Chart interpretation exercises
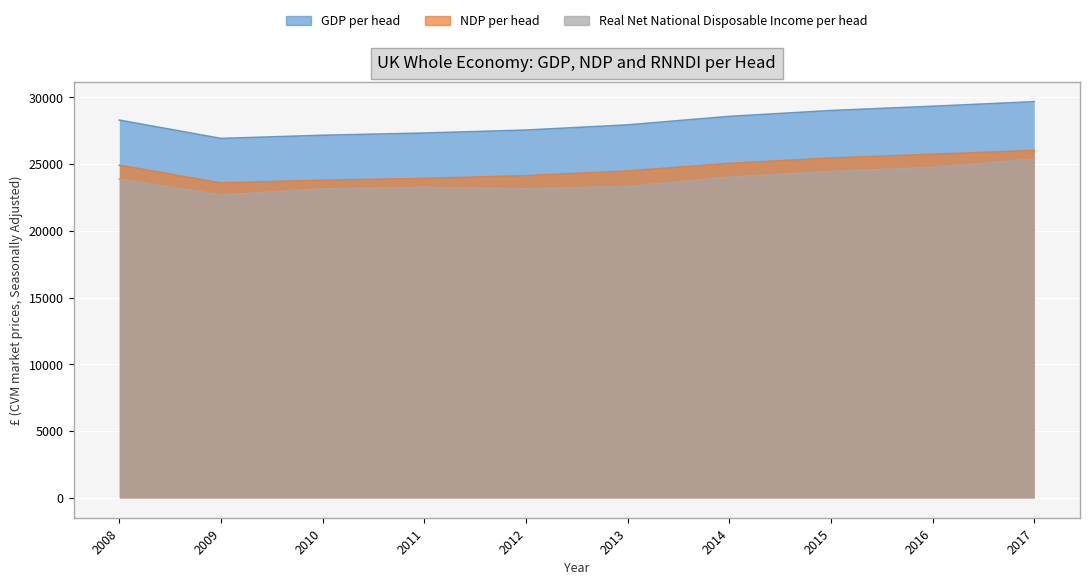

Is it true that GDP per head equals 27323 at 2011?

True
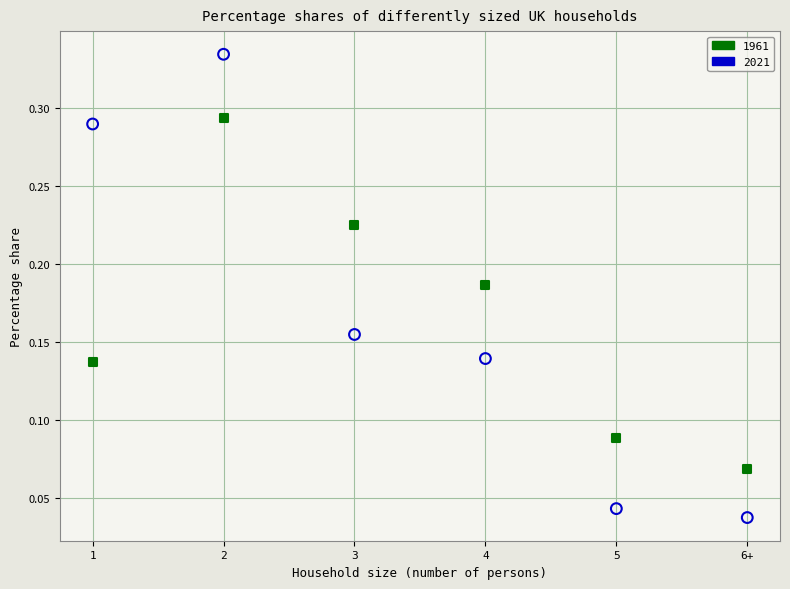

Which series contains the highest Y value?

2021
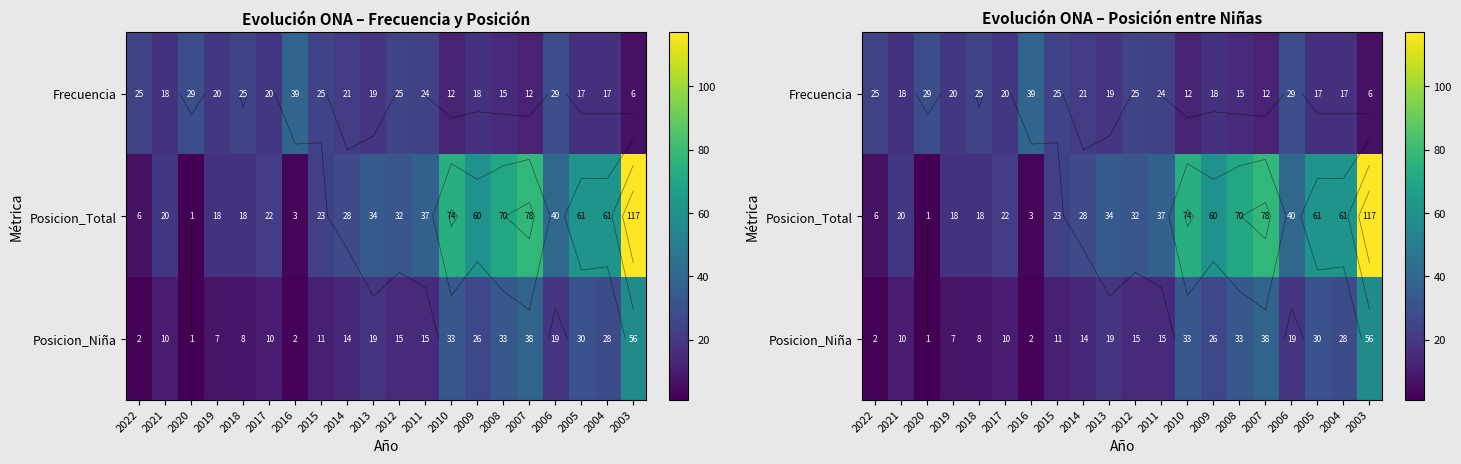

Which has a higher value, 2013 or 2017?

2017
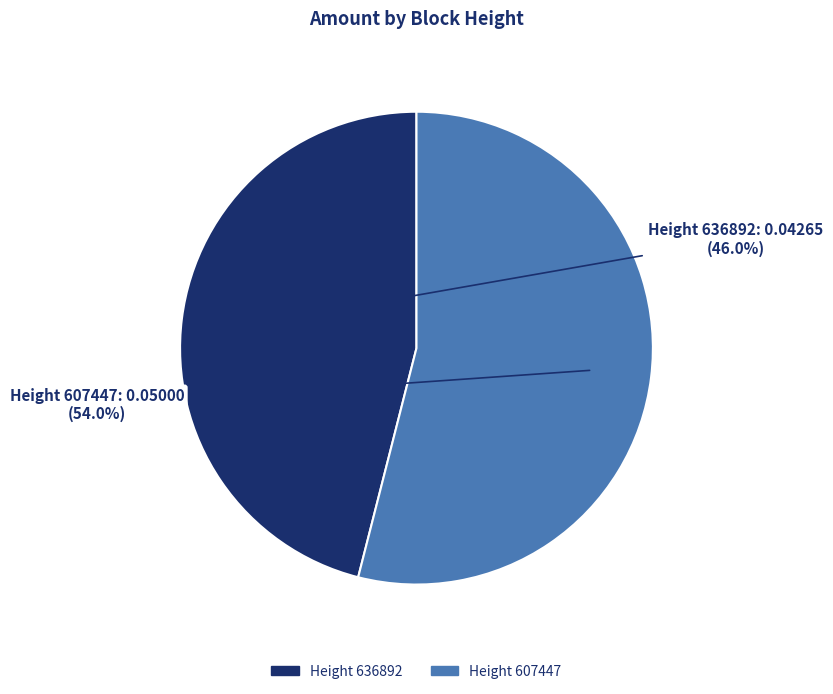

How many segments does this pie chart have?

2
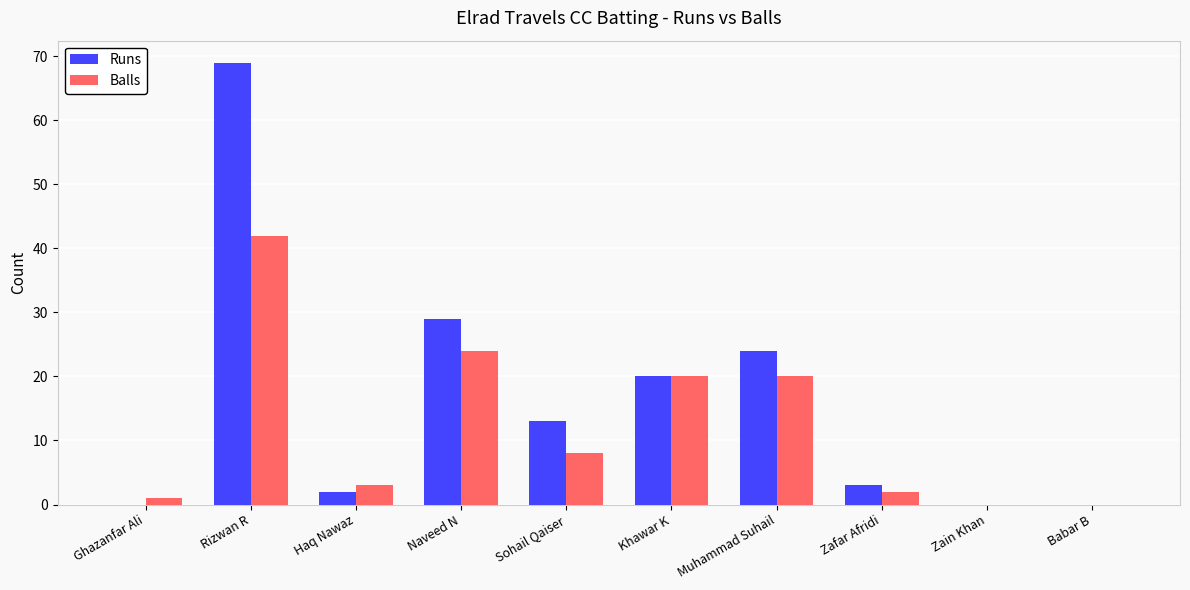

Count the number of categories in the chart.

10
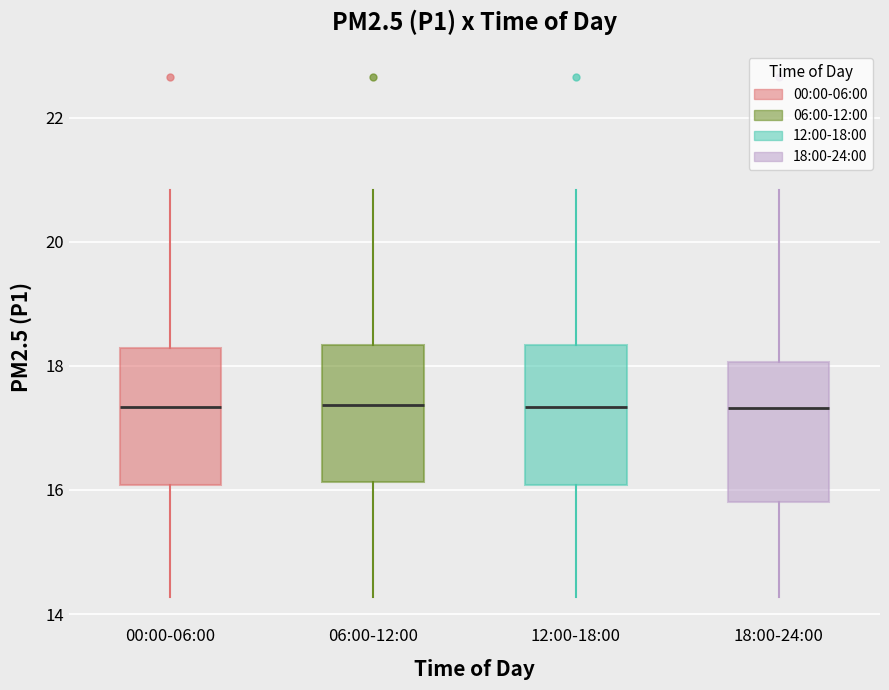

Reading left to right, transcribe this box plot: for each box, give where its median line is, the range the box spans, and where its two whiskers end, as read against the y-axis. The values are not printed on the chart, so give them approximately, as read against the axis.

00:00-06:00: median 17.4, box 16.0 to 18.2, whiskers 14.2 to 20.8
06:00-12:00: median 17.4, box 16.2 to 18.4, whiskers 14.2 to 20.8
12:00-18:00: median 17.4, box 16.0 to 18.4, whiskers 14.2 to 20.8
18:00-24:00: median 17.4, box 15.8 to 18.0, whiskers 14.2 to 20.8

ASSIGNMENT:
Gather every line from the entries above that contains the word "Which".

REPLY:
Which series contains the highest Y value?
Which has a higher value, 2013 or 2017?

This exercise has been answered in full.